Doctors from district hospitals confirm the consequences. “Many women arrive after walking or riding 10 to 15 km during labor,” says a doctor from Baramulla, who also requested anonymity. “By the time they reach us, it is often too late to prevent complications, or even to save the mother. Severe anemia, infections and obstructed labor are common.”
The health care gap is compounded by poverty, early marriage and malnutrition. Many women, especially girls married young, enter pregnancy undernourished and physically underdeveloped, increasing the risk of maternal and neonatal complications.

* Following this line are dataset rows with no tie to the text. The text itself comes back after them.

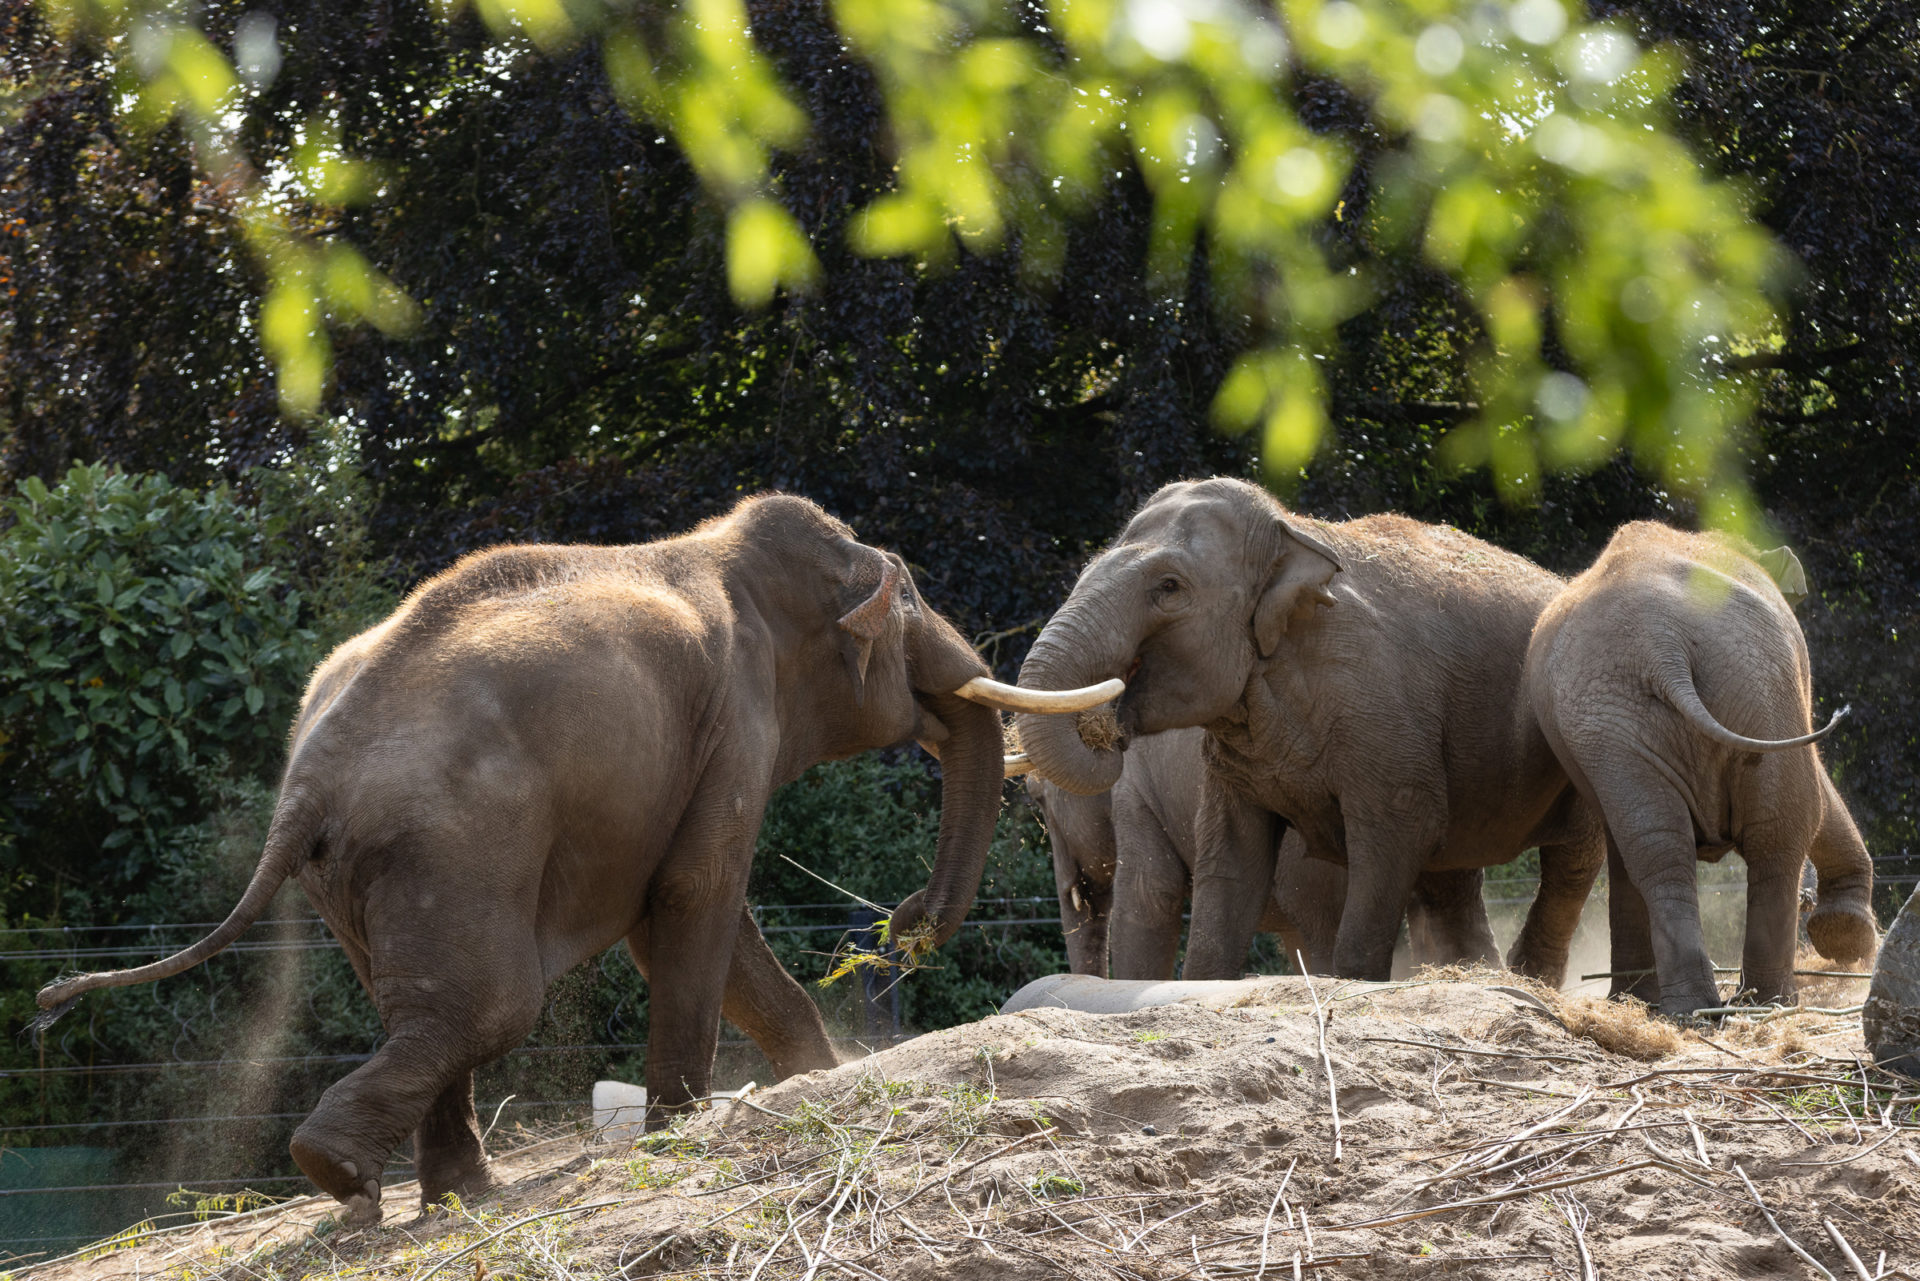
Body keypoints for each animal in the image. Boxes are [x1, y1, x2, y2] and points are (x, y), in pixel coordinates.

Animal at [30, 495, 1113, 1229]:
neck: (729, 549)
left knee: (427, 1007)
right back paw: (350, 1177)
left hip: (361, 874)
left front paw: (822, 1075)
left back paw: (446, 1193)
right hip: (454, 843)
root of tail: (307, 777)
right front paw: (684, 1128)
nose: (906, 920)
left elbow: (685, 919)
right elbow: (698, 893)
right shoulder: (736, 717)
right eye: (912, 603)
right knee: (489, 1005)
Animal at [1528, 518, 1873, 1014]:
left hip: (1618, 717)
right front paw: (1847, 937)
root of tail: (1661, 644)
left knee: (1658, 845)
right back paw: (1767, 1001)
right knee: (1782, 828)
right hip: (1757, 680)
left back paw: (1687, 1007)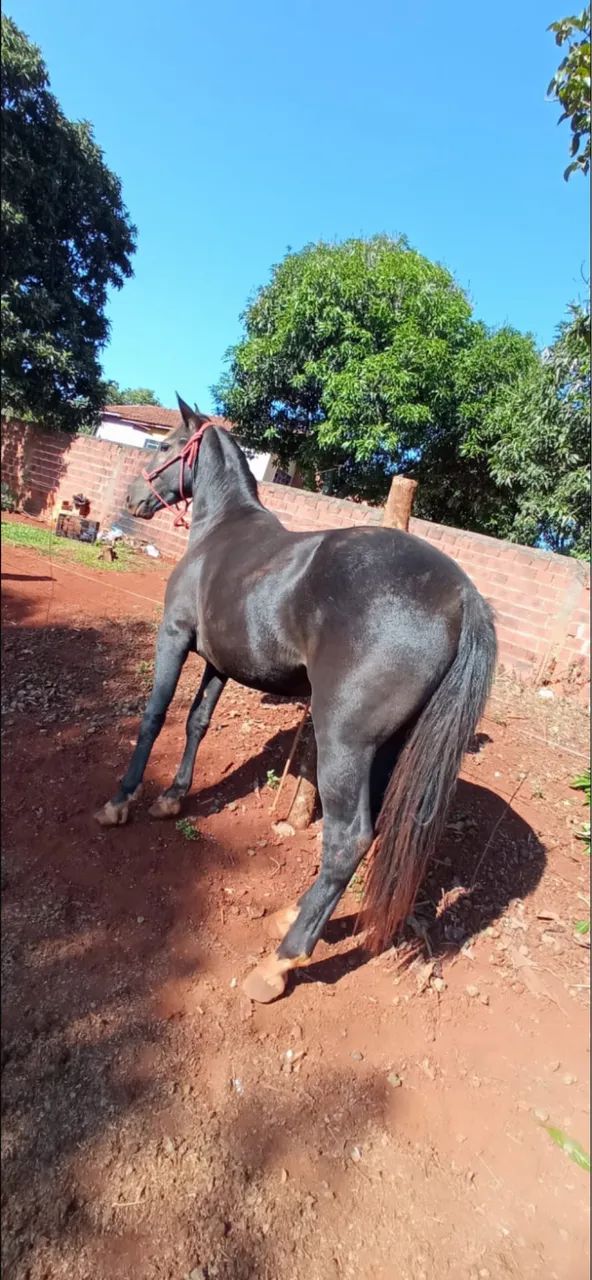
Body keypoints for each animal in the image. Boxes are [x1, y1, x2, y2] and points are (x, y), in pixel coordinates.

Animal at [95, 397, 497, 1003]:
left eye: (163, 445)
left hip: (344, 742)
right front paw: (173, 798)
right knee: (372, 832)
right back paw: (299, 918)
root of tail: (463, 594)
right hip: (390, 746)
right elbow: (196, 722)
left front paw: (122, 801)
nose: (132, 500)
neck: (221, 532)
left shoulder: (175, 636)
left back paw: (282, 961)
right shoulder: (219, 662)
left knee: (348, 839)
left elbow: (155, 716)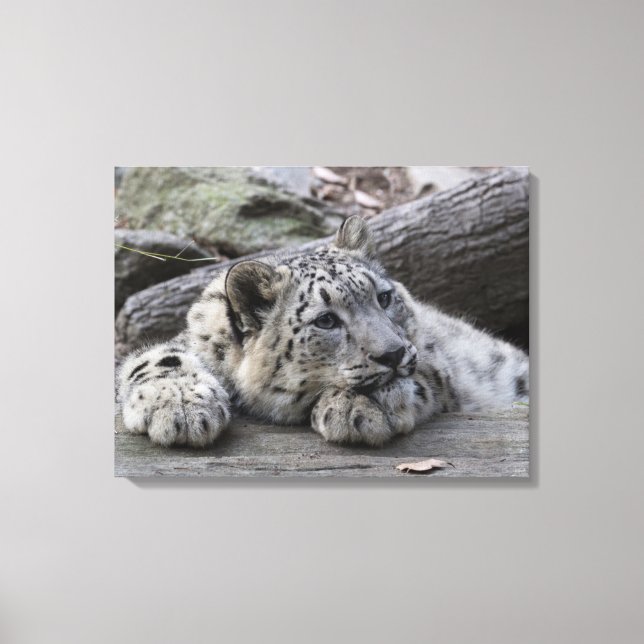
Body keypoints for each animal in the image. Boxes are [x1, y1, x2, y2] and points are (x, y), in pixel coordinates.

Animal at [117, 216, 529, 448]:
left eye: (384, 297)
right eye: (326, 320)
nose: (394, 353)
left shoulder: (434, 359)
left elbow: (424, 372)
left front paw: (357, 408)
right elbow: (156, 357)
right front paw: (181, 408)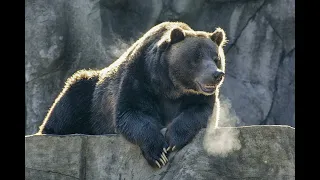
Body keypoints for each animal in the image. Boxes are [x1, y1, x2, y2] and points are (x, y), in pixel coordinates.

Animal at [37, 21, 228, 169]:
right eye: (196, 58)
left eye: (216, 58)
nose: (216, 74)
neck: (170, 85)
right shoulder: (140, 76)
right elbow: (131, 112)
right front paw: (158, 153)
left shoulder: (198, 96)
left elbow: (201, 111)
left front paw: (173, 139)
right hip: (90, 95)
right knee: (72, 96)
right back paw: (51, 131)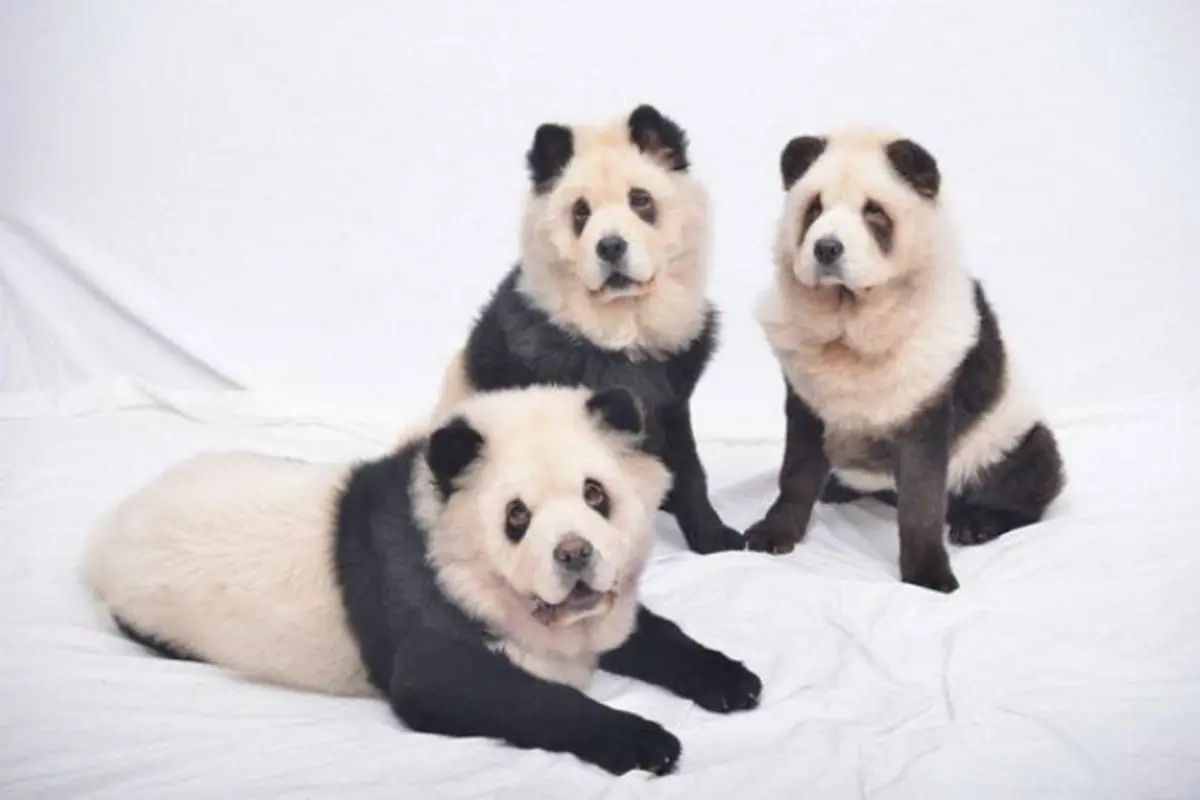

International organizations say this is not unique to the region. The United Nations Population Fund (UNFPA) notes similar trends among pastoral women in other countries where migration routes leave those at risk of giving birth beyond the reach of conventional health care. Pilot projects in Mongolia, Ethiopia and Somalia have attempted to address the lack of resources for nomadic women.
In Mongolia, an outreach initiative using mobile clinics – part of a broader health program supported by the World Health Organization (WHO) targeting isolated communities – is providing preventive care and ultrasounds to livestock herders. areas several hours from clinics.
Ethiopia’s mobile health program in Afar and Somali regions provides antenatal, immunization and nutrition services to hard-to-reach pastoral communities through mobile health teams.
Back in the forest, Begum folds her clothes after helping another young woman give birth. “What else do you have in the jungle except the hands of an old woman?” she asks.
New mother, Fatima, cradles her newborn in the firelight, echoing her sentiment. “We survive by luck,” she said. “But every year another woman doesn’t.”